1658: Association Between Anti-Sjögren Syndrome/Scleroderma Autoantigen 1 (SSSCA1) Antibodies and Cancer in Systemic Sclerosis

Rachel Wallwork¹, Livia Casciola-Rosen¹ and Ami Shah², ¹Johns Hopkins University, Baltimore, MD, ²Johns Hopkins Rheumatology, Baltimore, MD

Background/Purpose: We sought to examine the association between anti-Sjögren syndrome/scleroderma autoantigen 1 (SSSCA1) antibody and cancer in systemic sclerosis (SSc). We also describe the frequency of anti-SSSCA1 antibody positivity and associated clinical phenotype in patients with SSc.

Methods: We conducted a case-control study using data from 210 patients with SSc and cancer, and 205 SSc patients without cancer. All were randomly selected from the Johns Hopkins Scleroderma Center Research Registry. Antibodies against SSSCA1 were assayed by immunoprecipitation of ³⁵S-methionine-labeled protein generated by in vitro transcription and translation. We performed logistic regression analysis to examine the relationship between anti-SSSCA1 antibodies and cancer.

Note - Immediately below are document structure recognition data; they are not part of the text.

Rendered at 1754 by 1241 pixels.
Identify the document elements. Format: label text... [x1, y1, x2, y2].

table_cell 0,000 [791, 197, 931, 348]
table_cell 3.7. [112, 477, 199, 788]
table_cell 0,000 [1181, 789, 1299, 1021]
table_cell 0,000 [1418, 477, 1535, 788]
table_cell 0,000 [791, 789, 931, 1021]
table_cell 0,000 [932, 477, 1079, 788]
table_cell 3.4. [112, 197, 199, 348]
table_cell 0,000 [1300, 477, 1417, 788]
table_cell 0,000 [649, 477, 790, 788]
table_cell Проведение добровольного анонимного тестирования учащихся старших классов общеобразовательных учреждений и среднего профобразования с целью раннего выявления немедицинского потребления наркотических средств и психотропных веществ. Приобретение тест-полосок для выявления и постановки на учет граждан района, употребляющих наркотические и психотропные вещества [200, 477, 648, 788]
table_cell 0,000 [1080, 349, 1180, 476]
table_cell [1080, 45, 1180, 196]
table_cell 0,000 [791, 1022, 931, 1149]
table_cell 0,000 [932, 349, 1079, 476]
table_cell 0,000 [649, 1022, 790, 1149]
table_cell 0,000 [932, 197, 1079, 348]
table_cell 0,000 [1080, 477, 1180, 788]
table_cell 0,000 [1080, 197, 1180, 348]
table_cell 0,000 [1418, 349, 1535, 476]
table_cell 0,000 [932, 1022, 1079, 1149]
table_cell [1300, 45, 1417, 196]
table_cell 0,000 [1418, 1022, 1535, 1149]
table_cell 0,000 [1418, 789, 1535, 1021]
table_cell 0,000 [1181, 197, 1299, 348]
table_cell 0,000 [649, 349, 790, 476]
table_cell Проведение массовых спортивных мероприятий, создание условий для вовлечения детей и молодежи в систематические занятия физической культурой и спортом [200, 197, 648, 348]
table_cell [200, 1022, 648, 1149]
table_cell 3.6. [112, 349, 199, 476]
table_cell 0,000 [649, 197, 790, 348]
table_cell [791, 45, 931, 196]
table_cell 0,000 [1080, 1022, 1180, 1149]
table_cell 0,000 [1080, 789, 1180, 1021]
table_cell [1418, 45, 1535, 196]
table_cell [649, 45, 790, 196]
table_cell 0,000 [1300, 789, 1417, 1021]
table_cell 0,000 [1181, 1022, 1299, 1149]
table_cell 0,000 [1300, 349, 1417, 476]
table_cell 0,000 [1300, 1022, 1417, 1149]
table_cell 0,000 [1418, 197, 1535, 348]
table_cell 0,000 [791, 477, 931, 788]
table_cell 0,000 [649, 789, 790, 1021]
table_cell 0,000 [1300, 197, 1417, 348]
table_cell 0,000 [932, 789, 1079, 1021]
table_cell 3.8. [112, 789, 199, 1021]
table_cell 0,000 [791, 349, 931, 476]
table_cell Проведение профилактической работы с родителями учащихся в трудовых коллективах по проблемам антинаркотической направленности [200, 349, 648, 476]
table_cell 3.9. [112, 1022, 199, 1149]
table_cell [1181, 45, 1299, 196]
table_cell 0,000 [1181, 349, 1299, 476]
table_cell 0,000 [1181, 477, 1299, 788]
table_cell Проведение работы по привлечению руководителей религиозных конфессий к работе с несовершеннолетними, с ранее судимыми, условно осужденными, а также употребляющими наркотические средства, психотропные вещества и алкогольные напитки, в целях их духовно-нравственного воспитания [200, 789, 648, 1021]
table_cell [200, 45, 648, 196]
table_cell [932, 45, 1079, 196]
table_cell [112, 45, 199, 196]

Results: Among the 415 study patients, 31 (7%) were anti-SSSCA1-antibody positive. Patients with cancer were significantly more likely to be anti-SSSCA1 positive compared to those without cancer (22/210 [10%] vs. 9/205 [4%], respectively; p=0.018). After adjusting for age at SSc onset, sex, race, cutaneous subtype, follow up time and a history of smoking, patients with anti-SSSCA1 antibodies had an increased risk of cancer (OR 2.37, 95% CI 1.03, 5.46) compared to anti-SSSCA1-negative patients. Antibody-positive patients were more likely to have severe Raynaud's phenomenon, a lower minimum ejection fraction, a trend toward more severe heart involvement (defined by arrhythmia, left ventricular EF< 45% or clinical signs of heart failure), and a lower baseline DLCO percent predicted than anti-SSSCA1-negative patients.

Conclusion: These data suggest anti-SSSCA1 antibody status serves as a biomarker for cancer in patients with SSc. Anti-SSSCA1 positive patients with SSc may be more likely to have severe Raynaud's and cardiac involvement.


Categorical variables are presented as no. (%), continuous variables are presented as mean (SD) unless otherwise noted.
A p-value in bold indicates a statistically significant difference between anti-SSSCA1+ and anti-SSSCA1-

Unless otherwise stated, values represent whether the manifestation has ever emerged or maximal disease severity over the course of follow up.
Abbreviations: ACR: American College of Rheumatology; DLCO: diffusing capacity of the lungs for carbon monoxide; FVC= forced vital capacity; GI = gastrointestinal; IQR = interquartile range; mRSS = modified Rodnan skin score; no. = number; pred = predicted; RP=Raynaud’s phenomenon; SD = standard deviation; SSc = systemic sclerosis; sx: symptom

Explanations:
*Pulmonary hypertension defined by estimated right ventricular systolic pressure (RVSP) ≥45 mmHg on echocardiogram.

^ Moderate-severe disease: weight loss/anemia = weight loss ≥ 10.0 kg or hematocrit ≤ 32.9; Raynaud’s syndrome = digital pits, ulceration or gangrene; lung = FVC and/or DLCO < 70% predicted, mild-severe PH or oxygen dependence; heart = left ventricular ejection fraction < 45%, clinical signs of left or right heart failure or sustained clinically important arrhythmia; GI = high dose acid reflux medications, antibiotics for bacterial overgrowth, malabsorption syndrome, episodes of pseudo-obstruction or total parental nutrition requirement; kidney = serum creatinine ≥ 1.7 mg/dL, or at least 2+ urine protein; muscle = strength of ≤ 3/5 in upper or lower extremities, or requirement of ambulatory aids.

†SSc onset is defined as date of Raynaud’s phenomenon or non-Raynaud’s phenomenon symptom, whichever was first. Positive values denote cancer diagnosis after SSc onset, and negative values indicate cancer preceding SSc onset.
Disclosures: R. Wallwork, Intellia Therapeutics, EDITAS MEDICINE INC COM; L. Casciola-Rosen, None; A. Shah, Arena Pharmaceuticals, Medpace/Eicos, Kadmon Corporation.